About Reuben Colburn
Reuben Colburn 1740-1818
Parents: Jeremiah Colburn and Sarah Jewell
Military Service: rank of major during the American Revolutionary War
In 1761 the Colburn family moved to Pittston, Maine on the Kennebec River, which was the remote community of Gardinerston in the northern territory of the Massachusetts Bay Colony. Reuben became a prominent businessman and one of the first shipbuilders on the Kennebec River. In 1765 he acquired a square mile of land and in 1765 built a colonial home that still stands today.
George Washington never slept here but he knew the owner. Two other people who figured prominently in the American Revolution did sleep in this house - Benedict Arnold and Aaron Burr. Built in 1765, this colonial Federal-style house was home to several generations of the prominent Colburn family.

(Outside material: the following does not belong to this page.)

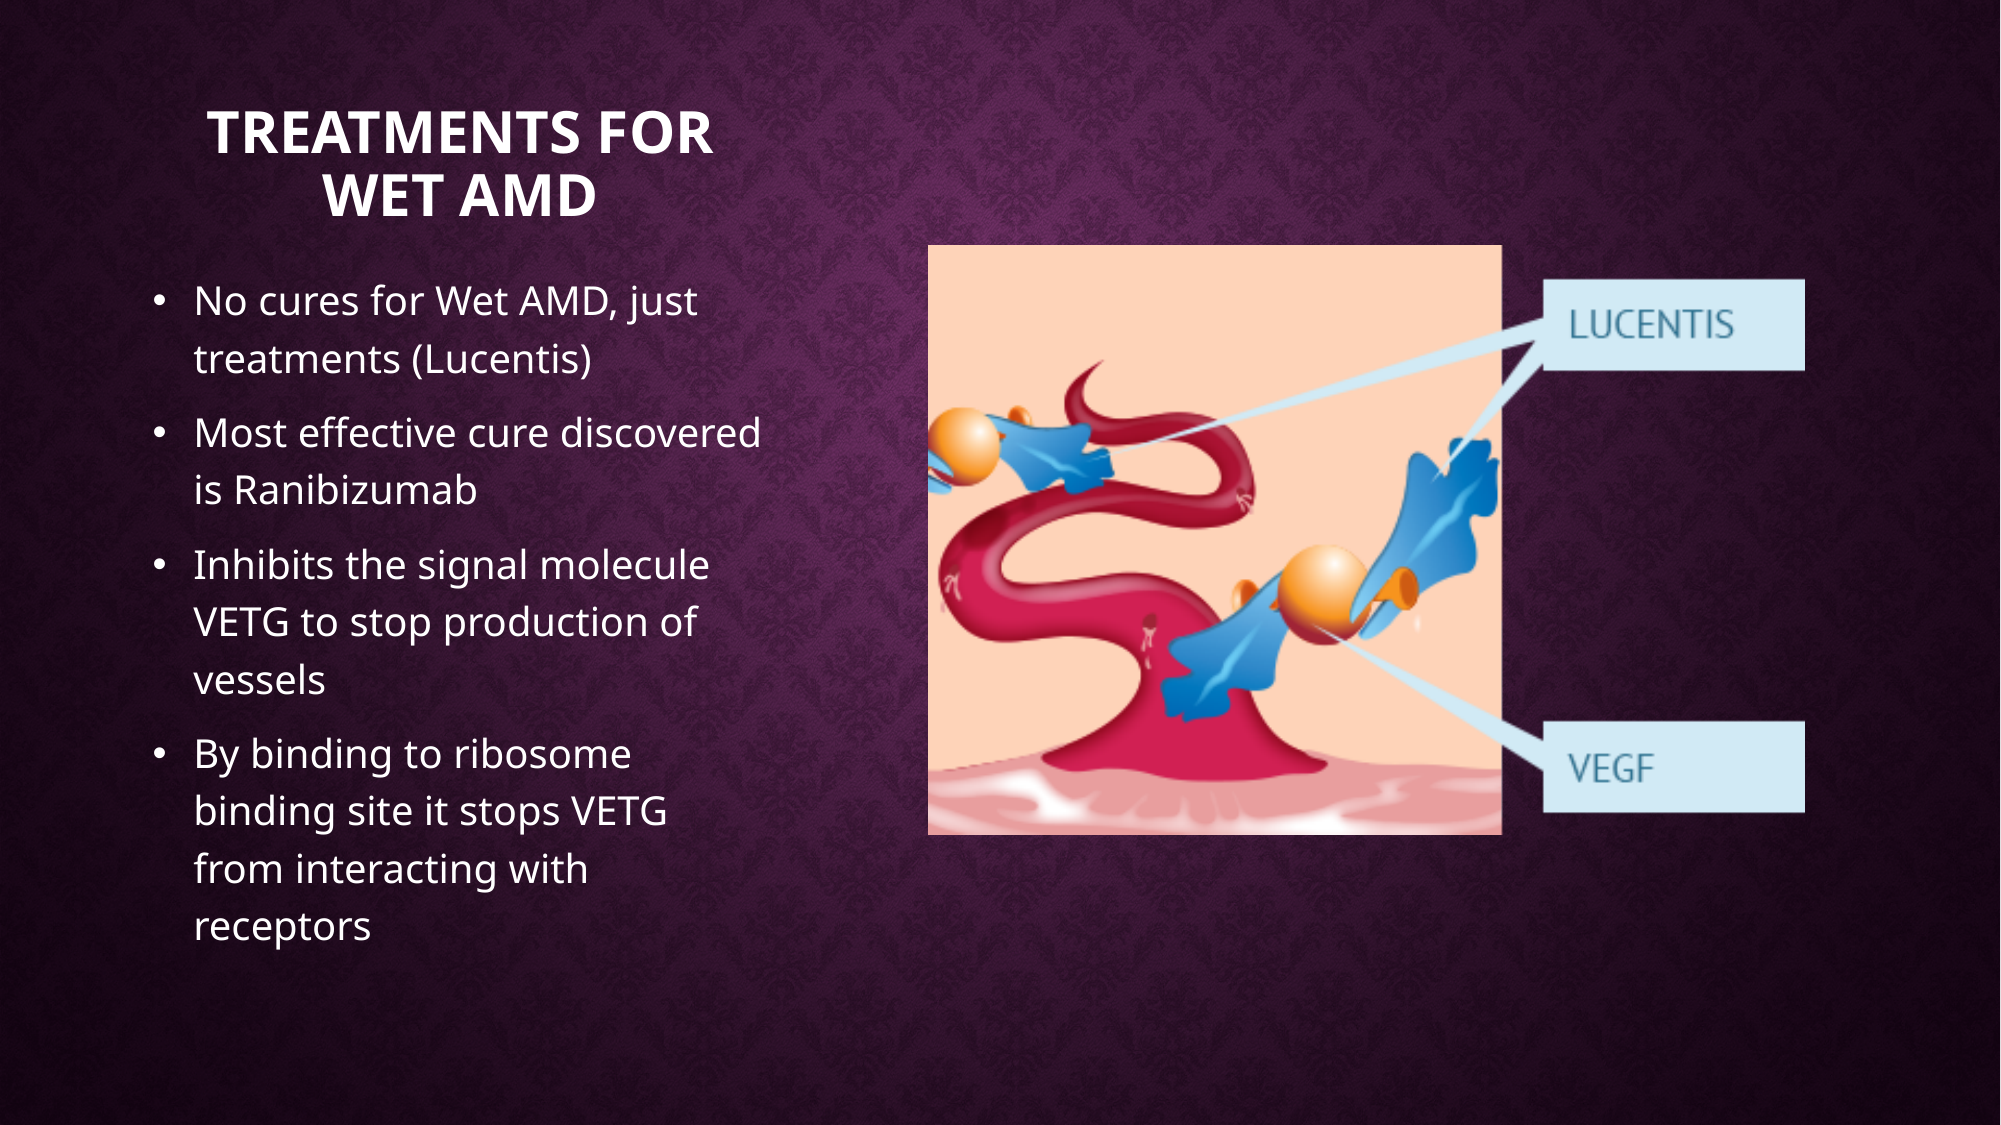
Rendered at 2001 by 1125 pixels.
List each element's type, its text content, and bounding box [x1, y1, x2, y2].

list No cures for Wet AMD, just treatments (Lucentis) Most effective cure discovered is Ranibizumab Inhibits the signal molecule VETG to stop production of vessels By binding to ribosome binding site it stops VETG from interacting with receptors [137, 258, 783, 963]
title Treatments for Wet AMD [137, 75, 783, 237]
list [927, 244, 1805, 835]
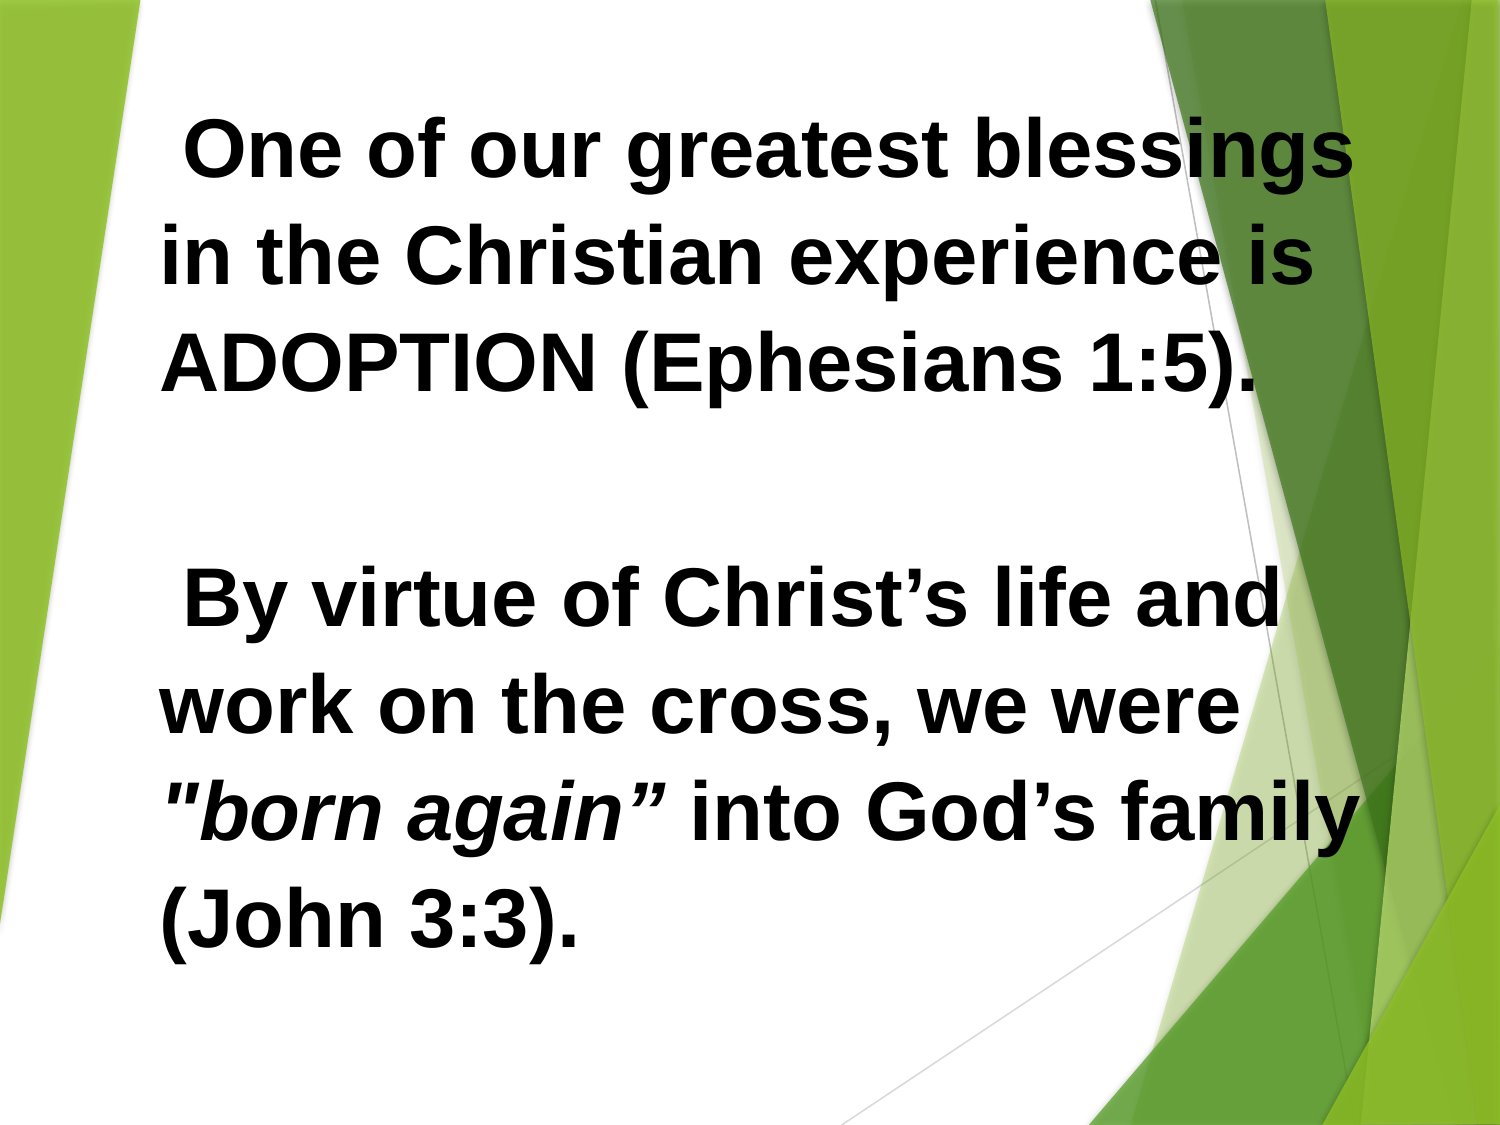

In 1775 Reuben led Abenaki Indians in their canoes to Cambridge for an audience with a surprised George Washington who immediately welcomed and enlisted the aid of the chiefs. Colburn offered his services to the Continental Army, complete with scouts, maps and boats for 1,100 men for a river journey of 300 miles through Maine wilderness to capture Quebec City. Colonel Benedict Arnold was the commander of the mission. He and a 19 year old volunteer, Aaron Burr, were entertained in the Colburn home by Reuben and Elizabeth for three days before moving the army upriver to Fort Western, a time that cemented the Colburns in history forever.